* List of tasks
**A)** In the privacy law update, what is the maximum penalty per violation under Virginia's Consumer Data Protection Act?
**B)** In the privacy law update, rename "European Data Protection Board" as "European Commission" in the passage from "In this second" up to and including "an ePrivacy Regulation.", and write out that passage with the change.

* Exercise text
────────────────────

In this second edition of the DGS Privacy & Data Security Legal Update, we cover Virginia’s Consumer Data Protection Act, which was approved by both legislative chambers, and new bills in Alabama, Florida, Utah, and Washington. On the international front, we cover new guidelines from the European Data Protection Board on breach notification and the latest developments in negotiations over an ePrivacy Regulation.
If you have any comments, questions, or suggestions, please contact the author, Camila Tobón.
In early February, both the Virginia House of Delegates and the Virginia Senate passed identical bills for the Virginia Consumer Data Protection Act (HB2307 and SB1392). Governor Ralph Northam is expected to sign the measure, after reconciliation of the two bills. The Act more closely mirrors the Washington Privacy Act (WPA) than the California Consumer Privacy Act (CCPA) and adopts the controller/processor terminology from the GDPR as opposed to the business/service provider/third party terms from the CCPA. It would apply to entities that control or process data of at least 100,000 Virginians, or those that derive at least 50 percent of their revenues from the sale and processing of consumer data of at least 25,000 customers. It includes entity-level exemptions for financial institutions subject to the Gramm-Leach Bliley Act and covered entities under the Health Insurance Portability and Accountability Act, among others, as well as data-level exemptions for personal information covered by other state and federal laws, employee data, and business contact data. Controllers must provide the rights of access, correction, deletion, data portability, and opt-out of targeted advertising, sale, and profiling and develop a mechanism for consumers to appeal a controller’s refusal to act on a request. The Act creates an opt-in regime for the processing of sensitive data (which includes racial or ethnic origin, religious beliefs, mental or physical health diagnosis, sexual orientation, citizenship or immigration status, genetic or biometric data for the purpose of uniquely identifying a natural person, children’s data, and precise geolocation data). It also requires data protection risk assessments for certain types of processing activities, including processing data for targeted advertising or profiling, sale of data, processing of sensitive data, and any other activity presenting a heightened risk to consumers. The state attorney general is the only entity with enforcement authority and enforcement penalties would be capped at $7,500 per violation. No private right of action is provided. The Act would take effect on January 1, 2023 (the same date the California Privacy Rights Act (CPRA) takes effect).

────────────────────

Saved entries:
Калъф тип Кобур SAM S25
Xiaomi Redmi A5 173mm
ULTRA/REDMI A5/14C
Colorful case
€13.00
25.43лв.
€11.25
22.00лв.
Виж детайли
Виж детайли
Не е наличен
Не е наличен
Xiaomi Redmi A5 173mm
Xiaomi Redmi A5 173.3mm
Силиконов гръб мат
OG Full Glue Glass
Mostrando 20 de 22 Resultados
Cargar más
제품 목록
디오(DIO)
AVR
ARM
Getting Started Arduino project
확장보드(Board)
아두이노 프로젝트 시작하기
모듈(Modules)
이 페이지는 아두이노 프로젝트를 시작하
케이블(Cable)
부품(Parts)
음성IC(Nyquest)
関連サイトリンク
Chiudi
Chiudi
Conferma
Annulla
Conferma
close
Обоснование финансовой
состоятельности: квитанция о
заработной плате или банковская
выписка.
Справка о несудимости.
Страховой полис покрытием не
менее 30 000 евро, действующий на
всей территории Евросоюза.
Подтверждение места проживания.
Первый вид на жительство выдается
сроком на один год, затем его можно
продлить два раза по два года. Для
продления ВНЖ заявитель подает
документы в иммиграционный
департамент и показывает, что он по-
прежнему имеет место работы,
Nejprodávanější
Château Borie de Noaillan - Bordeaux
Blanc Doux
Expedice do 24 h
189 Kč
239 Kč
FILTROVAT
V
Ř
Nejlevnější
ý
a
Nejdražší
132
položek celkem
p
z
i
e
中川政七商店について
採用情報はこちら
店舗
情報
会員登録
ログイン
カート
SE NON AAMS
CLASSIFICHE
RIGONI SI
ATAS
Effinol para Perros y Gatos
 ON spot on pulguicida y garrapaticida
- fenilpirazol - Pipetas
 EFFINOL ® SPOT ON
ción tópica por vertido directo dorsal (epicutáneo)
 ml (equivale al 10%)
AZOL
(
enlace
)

────────────────────

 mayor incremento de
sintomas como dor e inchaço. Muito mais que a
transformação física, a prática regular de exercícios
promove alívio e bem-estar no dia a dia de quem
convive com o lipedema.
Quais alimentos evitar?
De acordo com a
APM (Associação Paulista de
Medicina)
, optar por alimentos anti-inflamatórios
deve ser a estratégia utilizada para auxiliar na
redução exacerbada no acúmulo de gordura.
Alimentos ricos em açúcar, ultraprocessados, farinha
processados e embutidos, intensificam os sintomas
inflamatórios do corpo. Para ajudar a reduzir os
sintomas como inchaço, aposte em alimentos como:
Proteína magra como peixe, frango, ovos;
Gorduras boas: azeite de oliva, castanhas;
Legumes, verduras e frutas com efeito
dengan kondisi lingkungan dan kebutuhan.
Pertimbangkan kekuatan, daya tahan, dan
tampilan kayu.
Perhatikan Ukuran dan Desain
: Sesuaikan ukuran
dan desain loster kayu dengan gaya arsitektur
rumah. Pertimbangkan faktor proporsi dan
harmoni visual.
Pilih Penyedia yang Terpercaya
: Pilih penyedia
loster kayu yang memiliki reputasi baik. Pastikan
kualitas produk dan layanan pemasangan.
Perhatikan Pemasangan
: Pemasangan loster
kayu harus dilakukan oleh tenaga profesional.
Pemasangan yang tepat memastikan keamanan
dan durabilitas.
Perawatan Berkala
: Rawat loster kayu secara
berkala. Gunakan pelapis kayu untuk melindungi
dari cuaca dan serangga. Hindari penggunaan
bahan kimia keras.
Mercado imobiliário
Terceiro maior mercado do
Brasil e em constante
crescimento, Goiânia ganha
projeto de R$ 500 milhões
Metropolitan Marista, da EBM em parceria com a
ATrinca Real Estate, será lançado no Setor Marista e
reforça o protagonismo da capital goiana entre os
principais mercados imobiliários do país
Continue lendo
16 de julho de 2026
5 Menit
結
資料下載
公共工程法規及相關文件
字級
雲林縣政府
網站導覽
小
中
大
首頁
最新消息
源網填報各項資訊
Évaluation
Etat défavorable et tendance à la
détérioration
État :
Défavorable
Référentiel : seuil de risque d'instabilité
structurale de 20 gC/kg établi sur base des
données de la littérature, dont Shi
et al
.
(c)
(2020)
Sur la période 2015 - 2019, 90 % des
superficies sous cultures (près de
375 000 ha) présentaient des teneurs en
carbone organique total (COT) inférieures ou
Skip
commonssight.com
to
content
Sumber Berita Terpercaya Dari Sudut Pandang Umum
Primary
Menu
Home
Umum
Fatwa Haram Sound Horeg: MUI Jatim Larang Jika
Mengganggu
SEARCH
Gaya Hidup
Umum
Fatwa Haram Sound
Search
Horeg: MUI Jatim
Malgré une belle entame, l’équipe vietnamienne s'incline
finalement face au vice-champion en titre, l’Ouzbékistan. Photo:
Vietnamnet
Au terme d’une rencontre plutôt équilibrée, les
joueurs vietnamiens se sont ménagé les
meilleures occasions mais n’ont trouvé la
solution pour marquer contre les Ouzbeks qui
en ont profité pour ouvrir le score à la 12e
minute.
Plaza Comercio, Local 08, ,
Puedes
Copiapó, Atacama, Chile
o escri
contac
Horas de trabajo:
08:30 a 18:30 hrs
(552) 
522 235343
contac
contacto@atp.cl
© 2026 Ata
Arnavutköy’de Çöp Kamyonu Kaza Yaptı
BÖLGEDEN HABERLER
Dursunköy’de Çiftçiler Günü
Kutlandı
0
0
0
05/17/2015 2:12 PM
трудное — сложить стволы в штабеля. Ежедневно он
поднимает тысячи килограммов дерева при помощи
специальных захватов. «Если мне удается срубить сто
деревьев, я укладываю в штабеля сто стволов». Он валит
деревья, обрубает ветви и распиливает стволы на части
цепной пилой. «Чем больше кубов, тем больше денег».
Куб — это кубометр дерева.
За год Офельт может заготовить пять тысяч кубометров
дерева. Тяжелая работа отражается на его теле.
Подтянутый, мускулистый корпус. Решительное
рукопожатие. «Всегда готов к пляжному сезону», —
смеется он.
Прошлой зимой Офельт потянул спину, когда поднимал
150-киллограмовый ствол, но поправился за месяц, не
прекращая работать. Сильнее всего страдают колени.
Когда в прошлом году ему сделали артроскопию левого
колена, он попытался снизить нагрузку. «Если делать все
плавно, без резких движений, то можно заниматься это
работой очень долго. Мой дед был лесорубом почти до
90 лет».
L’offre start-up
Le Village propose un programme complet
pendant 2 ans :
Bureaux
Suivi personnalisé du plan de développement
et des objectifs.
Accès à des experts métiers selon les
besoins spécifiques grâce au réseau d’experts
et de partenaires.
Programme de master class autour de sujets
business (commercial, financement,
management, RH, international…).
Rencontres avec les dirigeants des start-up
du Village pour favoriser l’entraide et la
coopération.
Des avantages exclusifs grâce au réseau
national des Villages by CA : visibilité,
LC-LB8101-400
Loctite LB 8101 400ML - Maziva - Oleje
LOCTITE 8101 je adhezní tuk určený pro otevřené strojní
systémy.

────────────────────

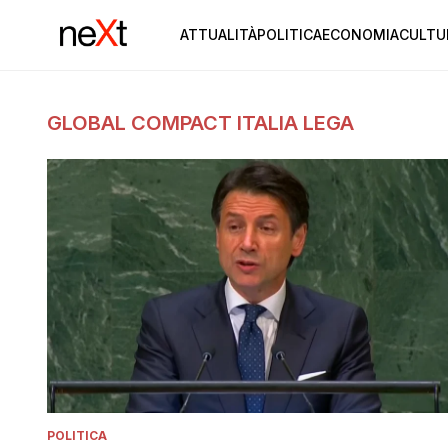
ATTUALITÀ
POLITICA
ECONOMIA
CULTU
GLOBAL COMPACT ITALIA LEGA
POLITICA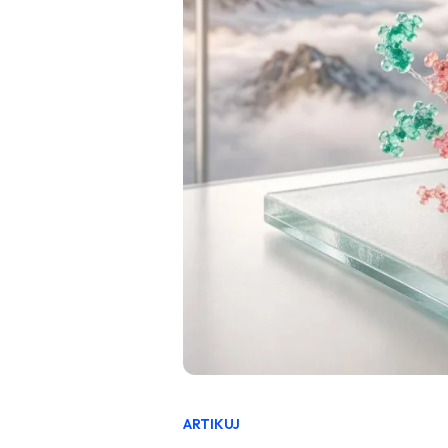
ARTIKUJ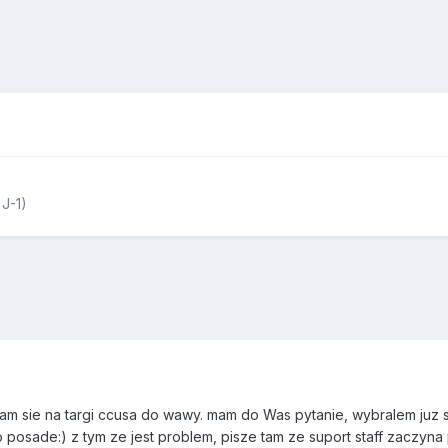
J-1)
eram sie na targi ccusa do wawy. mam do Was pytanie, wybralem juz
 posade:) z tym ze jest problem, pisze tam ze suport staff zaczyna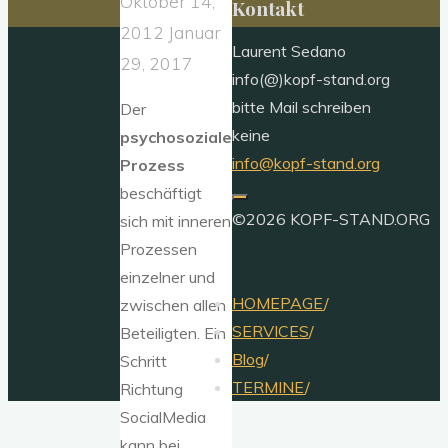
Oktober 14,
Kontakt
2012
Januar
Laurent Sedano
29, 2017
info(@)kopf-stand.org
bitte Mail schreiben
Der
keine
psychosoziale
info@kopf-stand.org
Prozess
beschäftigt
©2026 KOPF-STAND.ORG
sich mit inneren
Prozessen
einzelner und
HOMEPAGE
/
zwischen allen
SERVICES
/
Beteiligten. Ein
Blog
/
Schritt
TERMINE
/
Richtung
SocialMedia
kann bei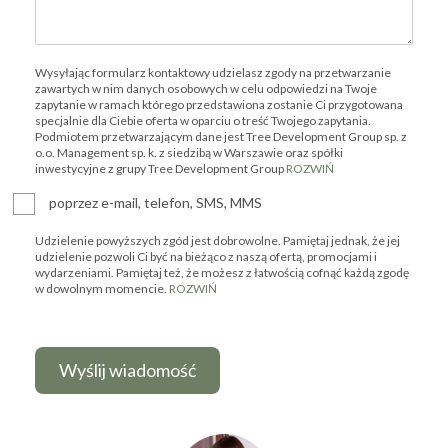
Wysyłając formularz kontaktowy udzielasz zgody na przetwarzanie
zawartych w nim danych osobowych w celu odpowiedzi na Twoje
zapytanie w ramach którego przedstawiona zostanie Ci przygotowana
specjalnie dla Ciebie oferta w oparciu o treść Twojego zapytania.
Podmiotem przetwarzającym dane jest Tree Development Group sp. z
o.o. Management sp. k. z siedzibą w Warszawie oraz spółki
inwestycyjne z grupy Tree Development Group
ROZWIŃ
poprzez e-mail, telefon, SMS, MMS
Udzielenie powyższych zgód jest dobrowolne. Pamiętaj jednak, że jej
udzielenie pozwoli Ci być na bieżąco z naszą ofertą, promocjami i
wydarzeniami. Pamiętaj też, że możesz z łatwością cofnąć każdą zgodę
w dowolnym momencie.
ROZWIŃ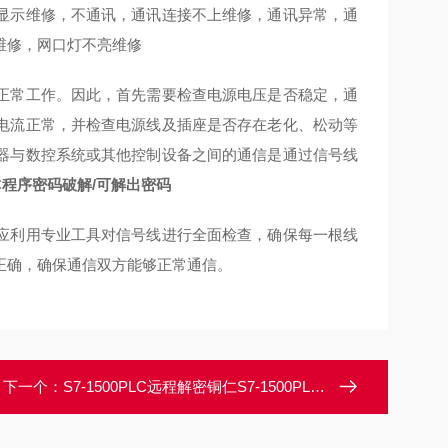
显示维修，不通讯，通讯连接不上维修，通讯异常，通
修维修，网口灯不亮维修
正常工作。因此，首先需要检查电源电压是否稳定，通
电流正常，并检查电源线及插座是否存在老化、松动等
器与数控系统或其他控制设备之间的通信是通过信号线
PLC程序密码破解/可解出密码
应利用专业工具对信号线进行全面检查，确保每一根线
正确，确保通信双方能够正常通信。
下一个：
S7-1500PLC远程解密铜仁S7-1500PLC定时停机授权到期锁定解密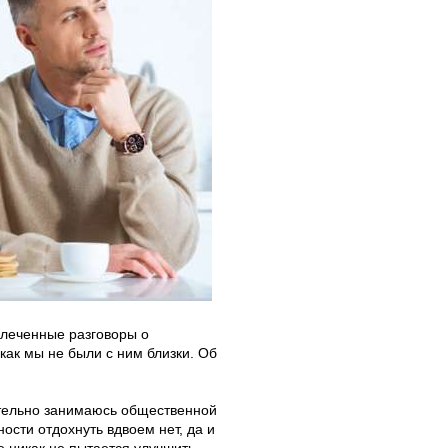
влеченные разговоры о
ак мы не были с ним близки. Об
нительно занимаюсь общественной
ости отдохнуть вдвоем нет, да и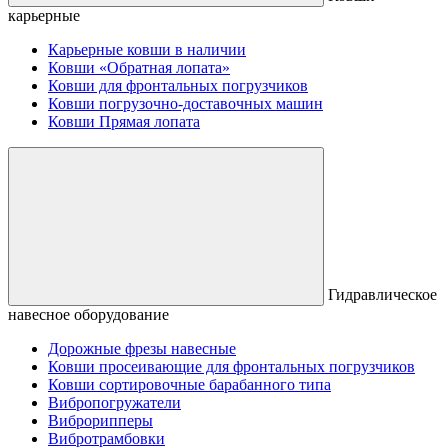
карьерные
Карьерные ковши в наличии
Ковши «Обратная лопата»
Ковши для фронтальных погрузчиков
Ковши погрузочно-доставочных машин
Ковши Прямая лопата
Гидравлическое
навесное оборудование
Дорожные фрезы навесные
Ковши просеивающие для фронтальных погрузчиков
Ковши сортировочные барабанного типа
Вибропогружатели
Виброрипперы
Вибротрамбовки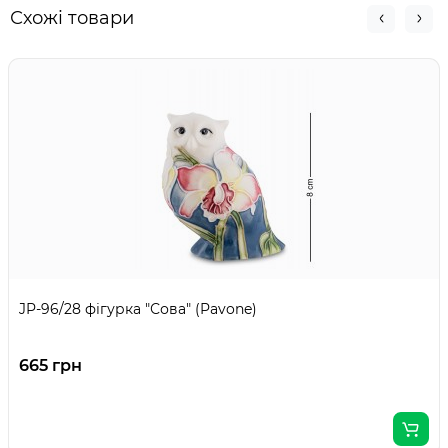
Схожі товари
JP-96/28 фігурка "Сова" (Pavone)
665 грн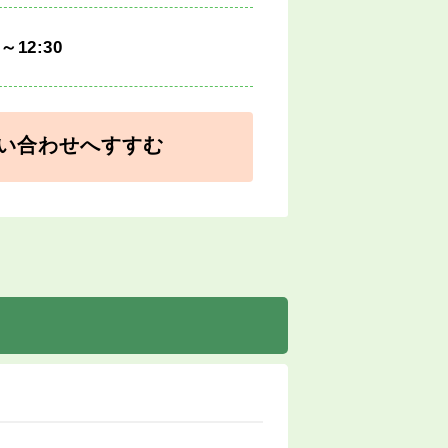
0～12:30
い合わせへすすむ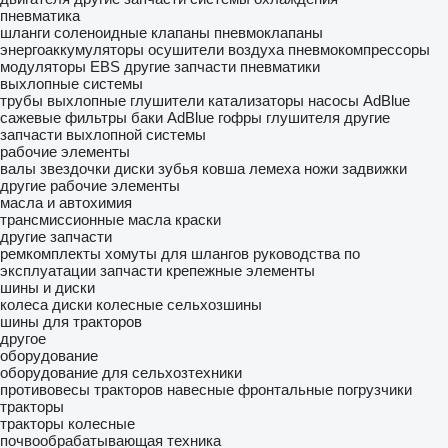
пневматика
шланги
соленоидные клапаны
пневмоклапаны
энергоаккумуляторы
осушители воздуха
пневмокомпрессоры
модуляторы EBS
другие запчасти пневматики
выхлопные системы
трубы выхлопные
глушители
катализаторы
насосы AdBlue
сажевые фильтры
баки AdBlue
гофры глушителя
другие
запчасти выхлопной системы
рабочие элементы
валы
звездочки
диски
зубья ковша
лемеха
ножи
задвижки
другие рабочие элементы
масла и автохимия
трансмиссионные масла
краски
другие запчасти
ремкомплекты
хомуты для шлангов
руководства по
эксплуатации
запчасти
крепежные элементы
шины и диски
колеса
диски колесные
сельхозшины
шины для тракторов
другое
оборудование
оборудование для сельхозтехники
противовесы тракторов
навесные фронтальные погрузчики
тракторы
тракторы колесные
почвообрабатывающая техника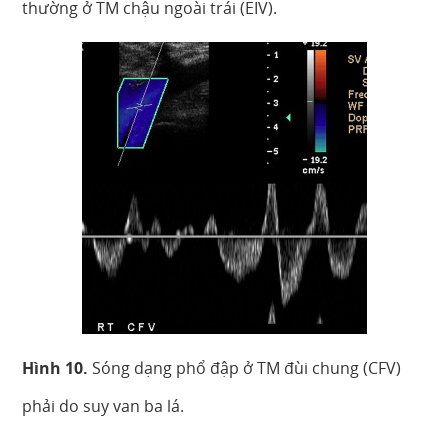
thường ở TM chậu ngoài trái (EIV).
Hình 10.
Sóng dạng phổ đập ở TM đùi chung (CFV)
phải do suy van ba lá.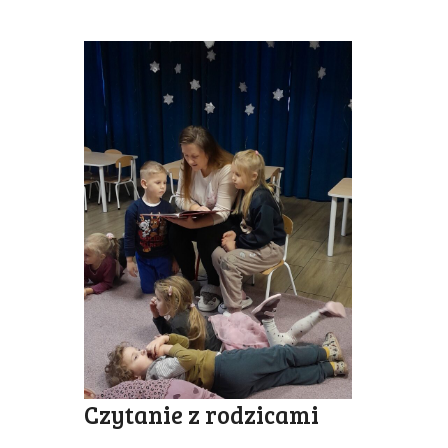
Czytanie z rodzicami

────────────────────

* Solved tasks
**A)** Penalties are capped at $7,500 per violation.

**B)**
In this second edition of the DGS Privacy & Data Security Legal Update, we cover Virginia’s Consumer Data Protection Act, which was approved by both legislative chambers, and new bills in Alabama, Florida, Utah, and Washington. On the international front, we cover new guidelines from the European Commission on breach notification and the latest developments in negotiations over an ePrivacy Regulation.